§ PROVIDED ENTRIES:

+ + +

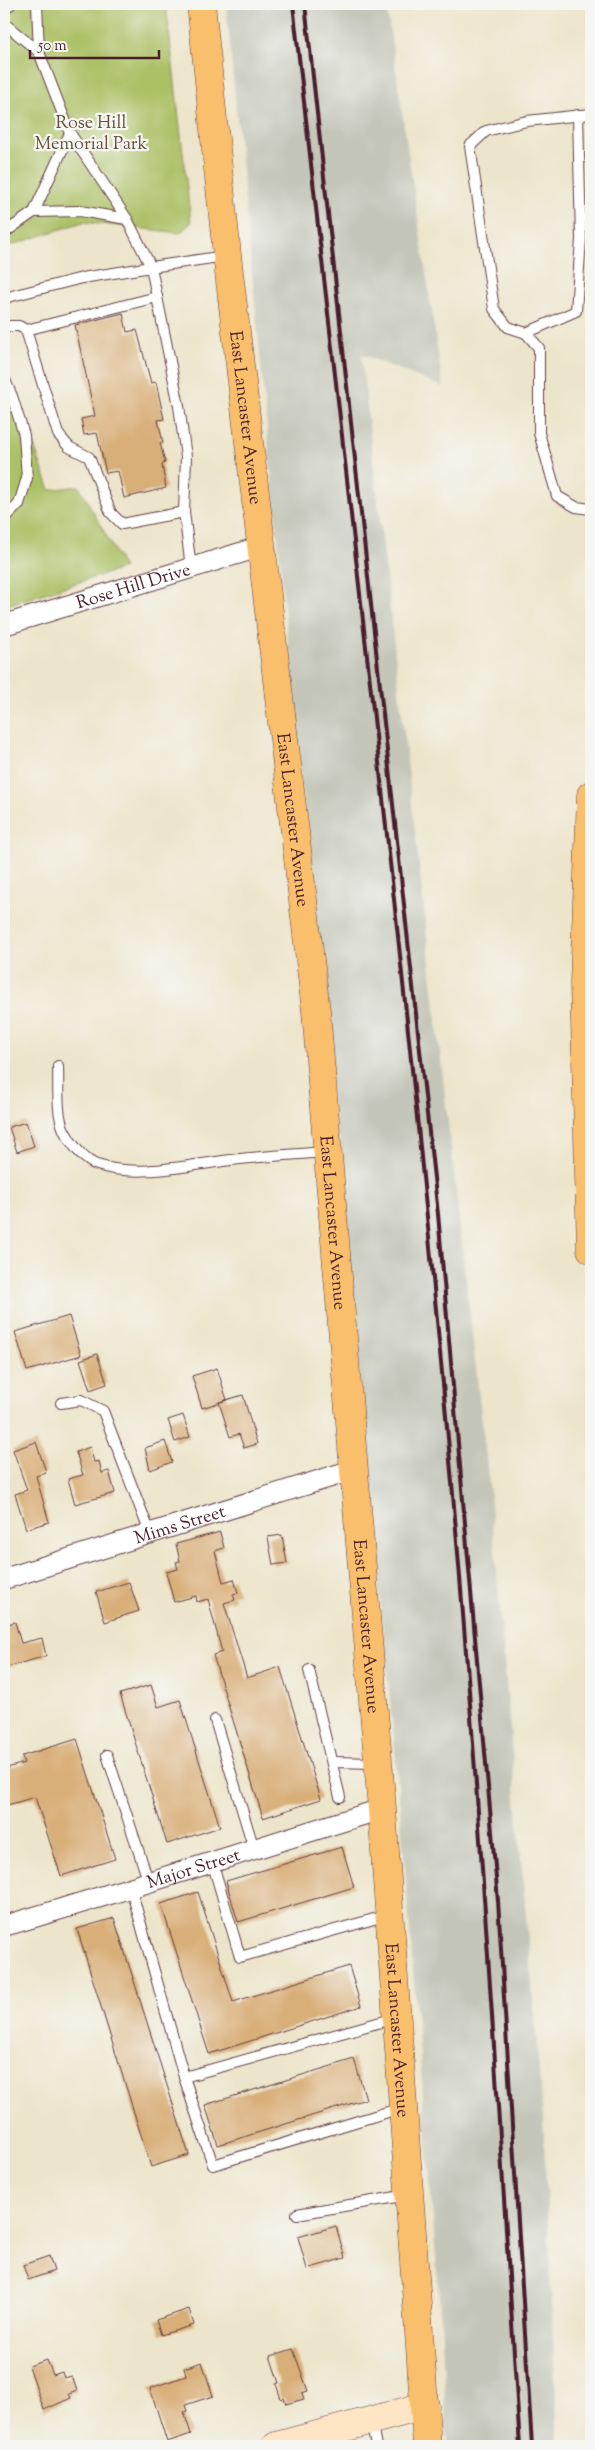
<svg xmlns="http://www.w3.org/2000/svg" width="595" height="2450" font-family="'Sorts Mill Goudy',serif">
  <rect width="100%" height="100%" fill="#f6f6f2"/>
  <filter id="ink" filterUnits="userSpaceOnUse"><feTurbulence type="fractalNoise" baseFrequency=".02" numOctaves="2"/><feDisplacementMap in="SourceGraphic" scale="10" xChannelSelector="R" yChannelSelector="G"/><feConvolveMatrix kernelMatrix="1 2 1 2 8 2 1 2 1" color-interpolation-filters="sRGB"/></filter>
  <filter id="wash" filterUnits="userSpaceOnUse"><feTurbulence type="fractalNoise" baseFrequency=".0096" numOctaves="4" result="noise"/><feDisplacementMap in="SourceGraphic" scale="20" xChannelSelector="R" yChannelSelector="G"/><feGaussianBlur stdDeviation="1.12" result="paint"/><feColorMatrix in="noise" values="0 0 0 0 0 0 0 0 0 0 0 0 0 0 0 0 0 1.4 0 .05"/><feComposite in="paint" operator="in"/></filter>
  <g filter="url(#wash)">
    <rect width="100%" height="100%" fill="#ede5cb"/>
    <!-- industrial -->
    <polygon fill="#c4c6b9" points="226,4 386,4 443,387 361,354 490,1493 543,2118 558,2446 447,2446 442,2334 399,1793"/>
    <!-- green -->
    <g fill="#acc065" stroke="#7b7048">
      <polygon points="4,4 166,4 191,223 180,233 83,222 12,245 4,250"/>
      <polygon points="4,364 50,490 79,486 124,568 4,606"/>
    </g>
    <g id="blocks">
      <!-- building -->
      <g fill="#d9af79">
        <polygon points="123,313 127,332 137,330 151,383 156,382 164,419 158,420 163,443 160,443 165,462 162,465 166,488 124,498 118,471 106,473 97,433 84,435 81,419 95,416 75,325"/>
        <polygon points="26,1122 34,1146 17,1152 9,1127"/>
        <polygon points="69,1316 81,1355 27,1371 15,1332"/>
        <polygon points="97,1354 107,1384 90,1390 80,1360"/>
        <polygon points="217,1368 227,1400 202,1408 192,1376"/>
        <polygon points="243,1395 257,1444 244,1448 239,1434 230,1437 219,1402"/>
        <polygon points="183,1415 190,1437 175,1442 168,1420"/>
        <polygon points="165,1441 172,1462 150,1470 145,1448"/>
        <polygon points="36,1442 46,1472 36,1476 49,1522 26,1529 15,1494 27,1490 13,1450"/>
        <polygon points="90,1447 94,1462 99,1461 102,1473 109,1471 115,1493 75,1504 68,1479 83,1475 76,1452"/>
        <polygon points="220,1532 224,1548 215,1551 223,1582 234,1579 238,1593 233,1594 235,1600 224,1603 247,1678 280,1667 321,1799 263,1818 213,1655 222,1652 208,1599 197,1602 196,1596 174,1602 166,1572 178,1569 176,1562 180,1561 176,1544"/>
        <polygon points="282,1535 287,1563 273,1565 268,1537"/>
        <polygon points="129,1582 139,1611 105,1622 96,1592"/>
        <polygon points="15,1622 21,1643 42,1638 46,1656 4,1668 4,1625"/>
        <polygon points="151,1685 158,1707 180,1700 220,1827 167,1844 120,1694"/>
        <polygon points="77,1739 115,1859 61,1876 35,1797 4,1806 4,1769 24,1763 22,1756"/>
        <polygon points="342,1847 354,1887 238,1922 226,1881"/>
        <polygon points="198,1892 233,2002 349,1966 361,2006 209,2054 161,1904"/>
        <polygon points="114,1918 189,2155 151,2167 77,1929"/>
        <polygon points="354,2059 366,2099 218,2145 205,2105"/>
        <polygon points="336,2226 345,2258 307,2269 298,2237"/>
        <polygon points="49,2256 54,2271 28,2280 23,2265"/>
        <polygon points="189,2309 194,2325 161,2335 156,2320"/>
        <polygon points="293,2349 308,2391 302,2393 304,2399 286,2404 284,2398 281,2399 276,2384 279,2383 270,2356"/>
        <polygon points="47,2360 53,2375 62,2372 64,2378 72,2376 77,2391 69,2394 71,2398 44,2410 29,2366"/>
        <polygon points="202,2362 213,2396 185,2405 187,2411 184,2412 191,2434 167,2442 150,2388 186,2376 184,2368"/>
      </g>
    </g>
  </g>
  <g filter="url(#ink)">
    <use href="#blocks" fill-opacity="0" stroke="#623d43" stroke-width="1"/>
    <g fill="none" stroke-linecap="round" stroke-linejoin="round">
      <!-- lane casing -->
      <g stroke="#623d43" stroke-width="12">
        <g id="lane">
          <polyline points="37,4 39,52"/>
          <polyline points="4,9 11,4"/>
          <polyline points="4,23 39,52 70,133 127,219 151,267 225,256"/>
          <polyline points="591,114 527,121 486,131 470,146 494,309 508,327 526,333 539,348 539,433 557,496 576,507 591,509"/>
          <polyline points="34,212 70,133"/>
          <polyline points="4,233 34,212 80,211 127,219"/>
          <polyline points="4,298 82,278 151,267 179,406 186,457 184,512 191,568"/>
          <polyline points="4,326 19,326 26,330 58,434 69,447 89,457 111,513 122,524 184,512"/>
          <polyline points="26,330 157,297"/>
          <polyline points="526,333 576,311 581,239 578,115"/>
          <polyline points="4,378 12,396 24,435 27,478 19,504 4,519"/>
          <path d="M58 1066C59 1086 56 1112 64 1130 70 1142 84 1161 97 1165 140 1179 196 1163 240 1159 269 1156 298 1154 327 1152"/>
          <polyline points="61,1403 81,1400 103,1411 150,1533"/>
          <polyline points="309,1670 340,1797"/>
          <polyline points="215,1720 254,1849"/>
          <polyline points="107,1755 149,1883"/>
          <polyline points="332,1762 377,1763"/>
          <polyline points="212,1861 240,1957 388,1915"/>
          <polyline points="131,1889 184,2077 213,2165 401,2108"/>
          <polyline points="184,2077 395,2018"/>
          <polyline points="297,2214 408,2195"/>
          <polyline points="371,2421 376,2446"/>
        </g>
      </g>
      <!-- street casing -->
      <g stroke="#623d43" stroke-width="22">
        <g id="street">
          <path id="s1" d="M4 625 263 546"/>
          <path id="s2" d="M4 1579 356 1469"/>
          <path id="s3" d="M4 1926C130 1889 256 1848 382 1809"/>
        </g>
      </g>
      <!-- secondary casing -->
      <g stroke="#623d43" stroke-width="29">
        <polyline id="secondary" points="276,2446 425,2406"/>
      </g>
      <!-- primary casing -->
      <g stroke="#623d43" stroke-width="29">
        <g id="primary">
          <path id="s4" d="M201 4 227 255 316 1011 382 1809 427 2446"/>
          <polyline points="591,795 584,983 591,1249"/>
        </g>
      </g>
      <!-- lane -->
      <use href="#lane" stroke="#fff" stroke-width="10"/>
      <!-- street -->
      <use href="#street" stroke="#fff" stroke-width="20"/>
      <!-- secondary -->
      <use href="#secondary" stroke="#fde5c5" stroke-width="28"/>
      <!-- primary -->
      <use href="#primary" stroke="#f9bf6d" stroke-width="28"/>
      <!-- rail -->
      <g stroke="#4a1f2b" stroke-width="4">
        <path d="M293 4C343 453 398 902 440 1352 475 1716 496 2081 520 2446"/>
        <polyline points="305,4 438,1214 498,1901 532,2446"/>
      </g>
    </g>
  </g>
  <g text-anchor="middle" stroke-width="4.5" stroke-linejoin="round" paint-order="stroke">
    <!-- park labels -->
    <g font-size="18" fill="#674f3c" stroke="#f6f6f2">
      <text x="91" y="128">Rose Hill<tspan x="91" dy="21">Memorial Park</tspan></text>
    </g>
    <!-- street labels -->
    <g font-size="18" fill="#4a1f2b" stroke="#f6f6f2">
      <text dy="6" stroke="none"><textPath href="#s4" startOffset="416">East Lancaster Avenue</textPath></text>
      <text dy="6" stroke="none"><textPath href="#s1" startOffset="135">Rose Hill Drive</textPath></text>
      <text dy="6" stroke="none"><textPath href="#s4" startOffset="821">East Lancaster Avenue</textPath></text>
      <text dy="6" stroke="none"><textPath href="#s4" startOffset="1226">East Lancaster Avenue</textPath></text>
      <text dy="6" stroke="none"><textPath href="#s2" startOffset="184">Mims Street</textPath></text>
      <text dy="6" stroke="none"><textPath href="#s4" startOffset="1631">East Lancaster Avenue</textPath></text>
      <text dy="6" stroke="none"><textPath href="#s3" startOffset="198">Major Street</textPath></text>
      <text dy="6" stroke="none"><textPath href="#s4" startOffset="2036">East Lancaster Avenue</textPath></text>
    </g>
  </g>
  <!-- margin -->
  <rect width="595" height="2450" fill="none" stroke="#f6f6f2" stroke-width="20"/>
  <!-- scale -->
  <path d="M30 50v8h129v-8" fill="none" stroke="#4a1f2b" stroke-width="2.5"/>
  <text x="38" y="50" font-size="15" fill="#4a1f2b" stroke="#f6f6f2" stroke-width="4" paint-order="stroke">50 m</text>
</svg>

+ + +

§ PROBLEM REQUIREMENTS: When the word "wash" shows up in a line of the entries, pull that line out.

§ SOLUTION FOR THIS EXERCISE:
  <filter id="wash" filterUnits="userSpaceOnUse"><feTurbulence type="fractalNoise" baseFrequency=".0096" numOctaves="4" result="noise"/><feDisplacementMap in="SourceGraphic" scale="20" xChannelSelector="R" yChannelSelector="G"/><feGaussianBlur stdDeviation="1.12" result="paint"/><feColorMatrix in="noise" values="0 0 0 0 0 0 0 0 0 0 0 0 0 0 0 0 0 1.4 0 .05"/><feComposite in="paint" operator="in"/></filter>
  <g filter="url(#wash)">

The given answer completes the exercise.